The study, by researchers of the University of Washington, Seattle, was conducted in the Republic of the Marshall Islands, where early childhood tooth decay occurs at two to three times that of the average U.S. mainland community. Just over half of all 2-year-olds have at least one decayed tooth.
Researchers instructed parents, aided by community health-care workers, to give xylitol in a topical oral syrup to infants aged 9 months to 15 months over a period of about a year. The 94 children in the study were divided into three groups: One received a single 2.6-gram dose of xylitol a day; another, 8 grams a day delivered in two doses; the third, 8 grams delivered in three doses.
Of the first group, 51.7 percent had some tooth decay. In the two-dose-a-day and three-dose-a-day groups, rates were 24.4 percent and 40.6 percent, respectively.
In addition, numbers of decayed teeth were significantly fewer in the latter two groups. No adverse effects of xylitol were reported.
The results, published in July in the Archives of Pediatrics & Adolescent Medicine, suggest that using an oral syrup with xylitol while baby teeth are growing could prevent up to 70 percent of tooth decay, the authors said.
Xylitol is a naturally occurring sugar approved for use in foods since 1963. It can be found in chewing gum, gum drops and hard candy. It has been used effectively in chewing gum or lozenges in older children to prevent decay in permanent teeth.

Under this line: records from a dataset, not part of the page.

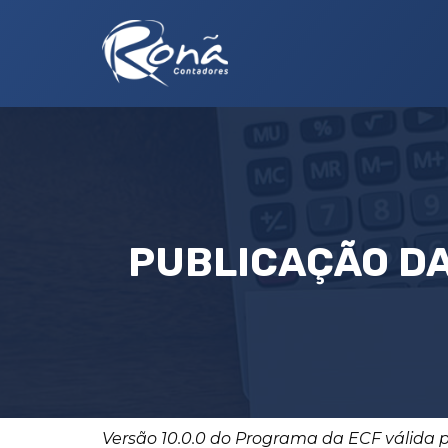
PUBLICAÇÃO DA
Versão 10.0.0 do Programa da ECF válida pa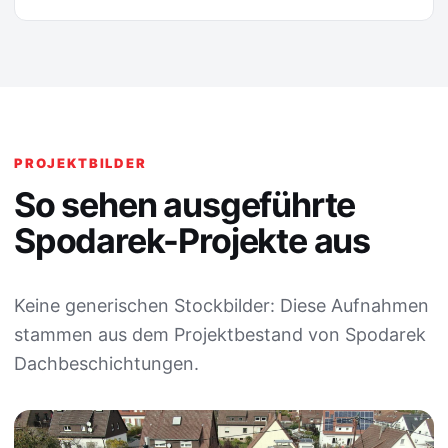
PROJEKTBILDER
So sehen ausgeführte
Spodarek-Projekte aus
Keine generischen Stockbilder: Diese Aufnahmen
stammen aus dem Projektbestand von Spodarek
Dachbeschichtungen.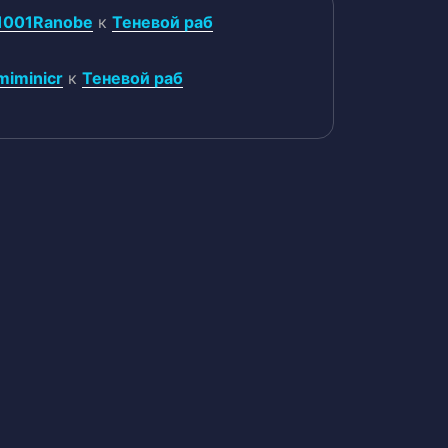
1001Ranobe
к
Теневой раб
miminicr
к
Теневой раб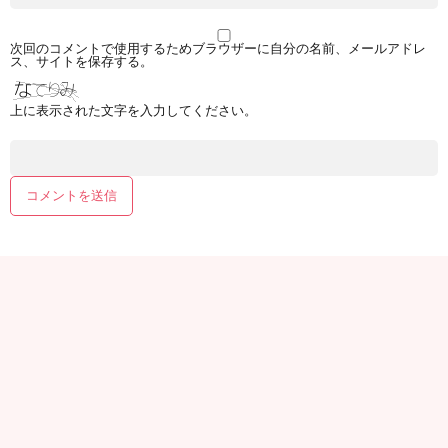
次回のコメントで使用するためブラウザーに自分の名前、メールアドレ
ス、サイトを保存する。
上に表示された文字を入力してください。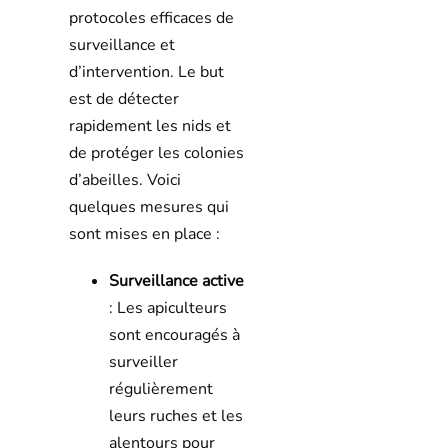
protocoles efficaces de
surveillance et
d’intervention. Le but
est de détecter
rapidement les nids et
de protéger les colonies
d’abeilles. Voici
quelques mesures qui
sont mises en place :
Surveillance active
: Les apiculteurs
sont encouragés à
surveiller
régulièrement
leurs ruches et les
alentours pour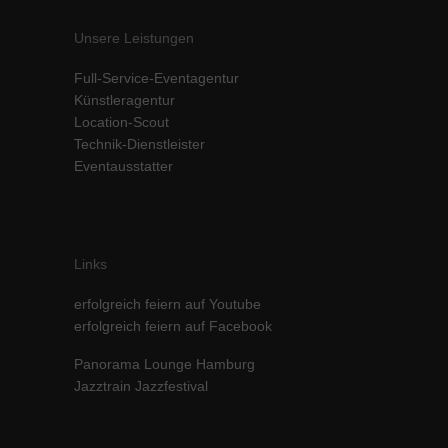
Unsere Leistungen
Full-Service-Eventagentur
Künstleragentur
Location-Scout
Technik-Dienstleister
Eventausstatter
Links
erfolgreich feiern auf Youtube
erfolgreich feiern auf Facebook
Panorama Lounge Hamburg
Jazztrain Jazzfestival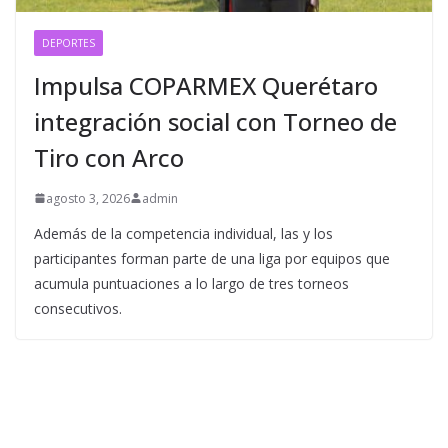
DEPORTES
Impulsa COPARMEX Querétaro
integración social con Torneo de
Tiro con Arco
agosto 3, 2026
admin
Además de la competencia individual, las y los
participantes forman parte de una liga por equipos que
acumula puntuaciones a lo largo de tres torneos
consecutivos.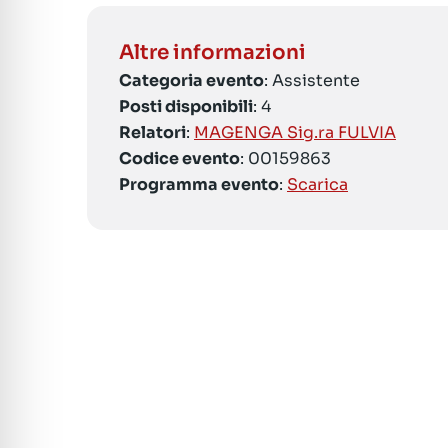
Altre informazioni
Categoria evento
: Assistente
Posti disponibili
: 4
Relatori
:
MAGENGA Sig.ra FULVIA
Codice evento
: 00159863
Programma evento
:
Scarica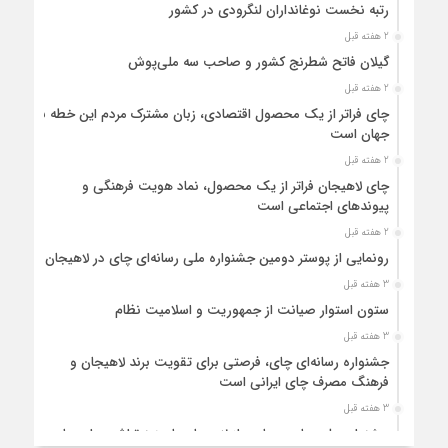
رتبه نخست نوغانداران لنگرودی در کشور
2 هفته قبل
گیلان فاتح شطرنج کشور و صاحب سه ملی‌پوش
2 هفته قبل
چای فراتر از یک محصول اقتصادی، زبان مشترک مردم این خطه با
جهان است
2 هفته قبل
چای لاهیجان فراتر از یک محصول، نماد هویت فرهنگی و
پیوندهای اجتماعی است
2 هفته قبل
رونمایی از پوستر دومین جشنواره ملی رسانه‌ای چای در لاهیجان
3 هفته قبل
ستون استوار صیانت از جمهوریت و اسلامیت نظام
3 هفته قبل
جشنواره رسانه‌ای چای، فرصتی برای تقویت برند لاهیجان و
فرهنگ مصرف چای ایرانی است
3 هفته قبل
جشنواره ملی چای، حمایت از لاهیجان یا هزینه‌تراشی برای چای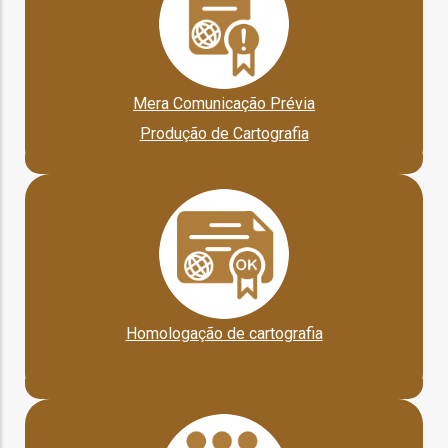
o
bilização
Mera Comunicação Prévia
Produção de Cartografia
s
es
o
nho
Homologação de cartografia
ão
a
mento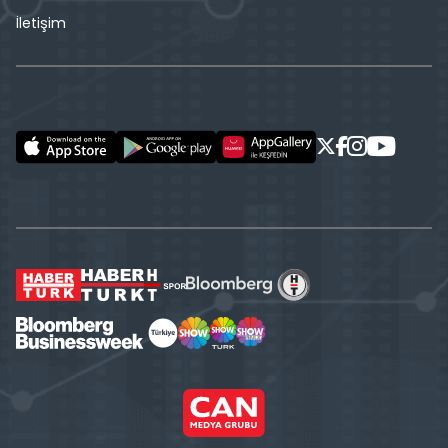
İletişim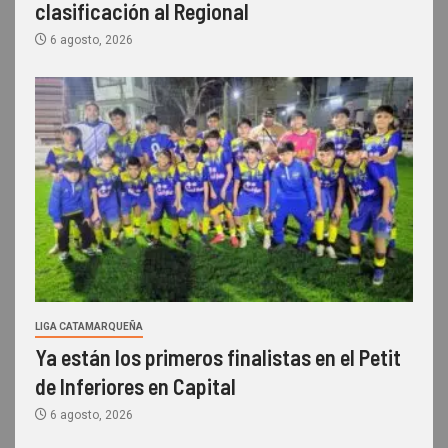
clasificación al Regional
6 agosto, 2026
LIGA CATAMARQUEÑA
Ya están los primeros finalistas en el Petit
de Inferiores en Capital
6 agosto, 2026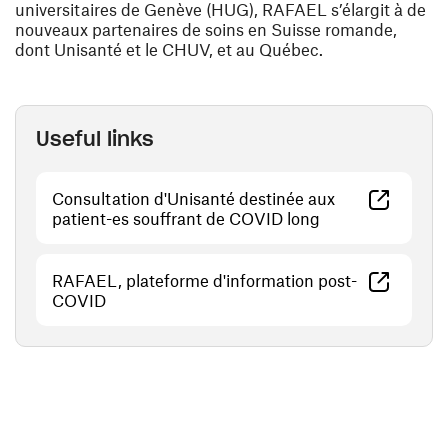
universitaires de Genève (HUG), RAFAEL s’élargit à de
nouveaux partenaires de soins en Suisse romande,
dont Unisanté et le CHUV, et au Québec.
Useful links
Consultation d'Unisanté destinée aux
(opens in a new
patient-es souffrant de COVID long
RAFAEL, plateforme d'information post-
(opens in a new window)
COVID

The sugar reduces the number of decay-causing bacteria by impeding their ability to produce the lactic acid that damages teeth and substances that allow bacteria to stick to teeth.
“In our current state, where so many of pathogenic bacteria become drug resistant, using novel approaches to prevent infectious diseases needs to be ... thought about a lot more,” said study coauthor and University of Washington professor Marilyn Roberts.
Also, Roberts said, xylitol affects only the tooth-decay-causing bacteria, leaving other “good” bacteria alone.
Xylitol is at least twice as effective as fluoride in preventing tooth decay, said study coauthor Dr. Peter Milgrom, also of the University of Washington.
Fluoride repairs teeth by rebuilding them with calcium and phosphate in the mouth.